---------- Data records ----------

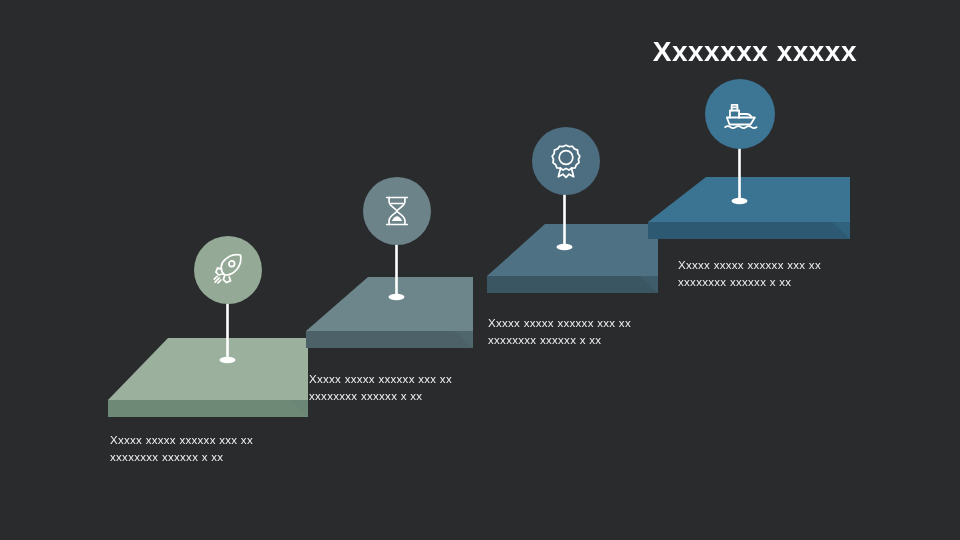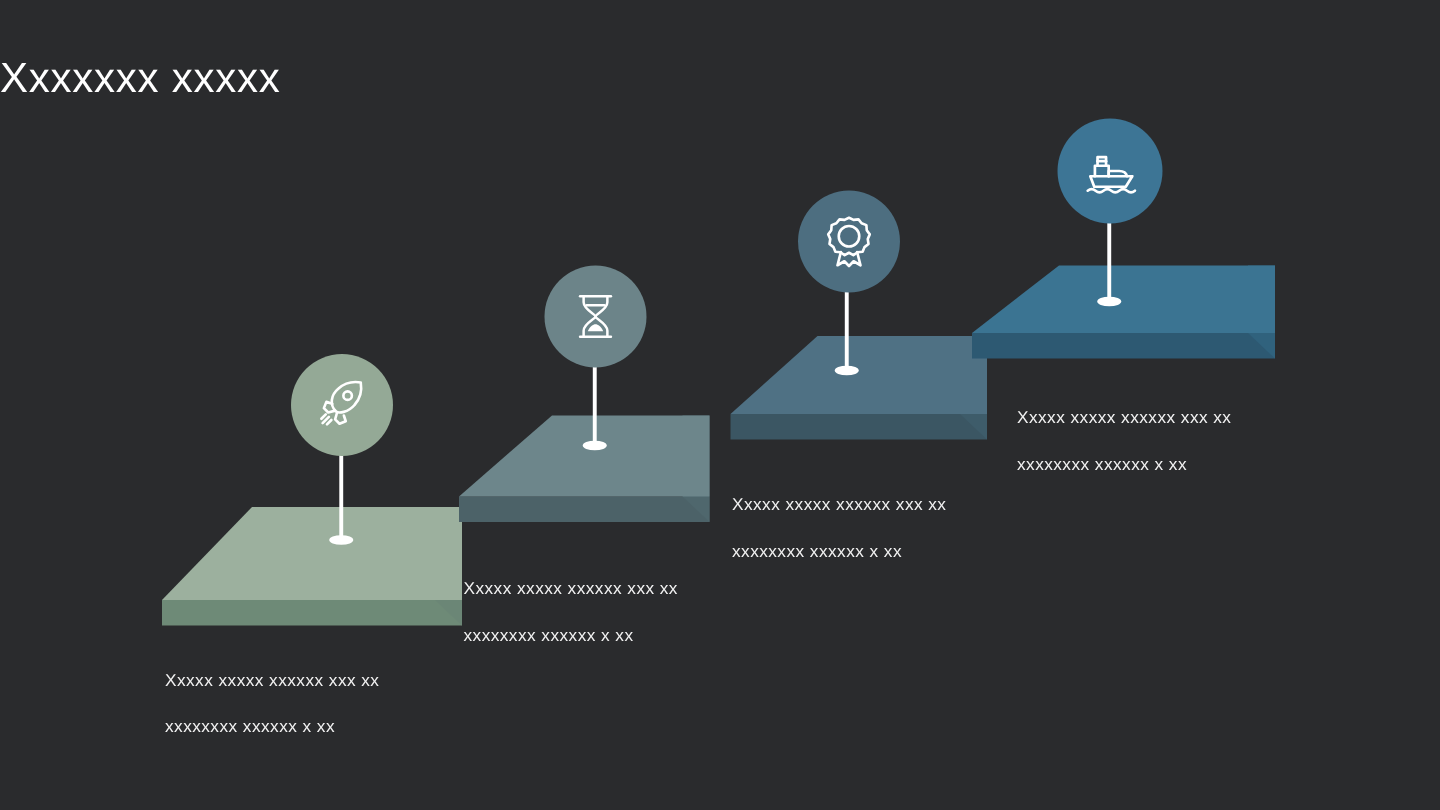--- a/index.html
+++ b/index.html
@@ -19,45 +19,45 @@
     left: 0; top: 0;
     width: 960px;
     height: 540px;
     background: #2a2b2d;
   }
   #title {
     position: absolute;
     left: 0;
     top: 36px;
     width: 857px;
-    text-align: left;
+    text-align: right;
     color: #ffffff;
     font-size: 28px;
-    font-weight: 400;
+    font-weight: 700;
     letter-spacing: 0.5px;
     white-space: nowrap;
   }
   .stage {
     position: absolute;
     left: 0; top: 0;
     width: 960px;
     height: 540px;
     pointer-events: none;
   }
   .stage svg { display: block; }
 
   .caption {
     position: absolute;
     color: #f2f2f2;
     font-size: 11.5px;
     line-height: 17px;
     letter-spacing: 0.3px;
     white-space: nowrap;
   }
-  .caption .c-line { display: block; margin-top: 14px; }
+  .caption .c-line { display: block; }
 
   .badge {
     position: absolute;
     border-radius: 50%;
     display: flex;
     align-items: center;
     justify-content: center;
   }
   .badge svg { display: block; }
 </style>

----------

(Task item):
Could the entries above be copied out exactly, with no pictures included?

(Exercise solution):
--- a/index.html
+++ b/index.html
@@ -19,45 +19,45 @@
     left: 0; top: 0;
     width: 960px;
     height: 540px;
     background: #2a2b2d;
   }
   #title {
     position: absolute;
     left: 0;
     top: 36px;
     width: 857px;
-    text-align: left;
+    text-align: right;
     color: #ffffff;
     font-size: 28px;
-    font-weight: 400;
+    font-weight: 700;
     letter-spacing: 0.5px;
     white-space: nowrap;
   }
   .stage {
     position: absolute;
     left: 0; top: 0;
     width: 960px;
     height: 540px;
     pointer-events: none;
   }
   .stage svg { display: block; }
 
   .caption {
     position: absolute;
     color: #f2f2f2;
     font-size: 11.5px;
     line-height: 17px;
     letter-spacing: 0.3px;
     white-space: nowrap;
   }
-  .caption .c-line { display: block; margin-top: 14px; }
+  .caption .c-line { display: block; }
 
   .badge {
     position: absolute;
     border-radius: 50%;
     display: flex;
     align-items: center;
     justify-content: center;
   }
   .badge svg { display: block; }
 </style>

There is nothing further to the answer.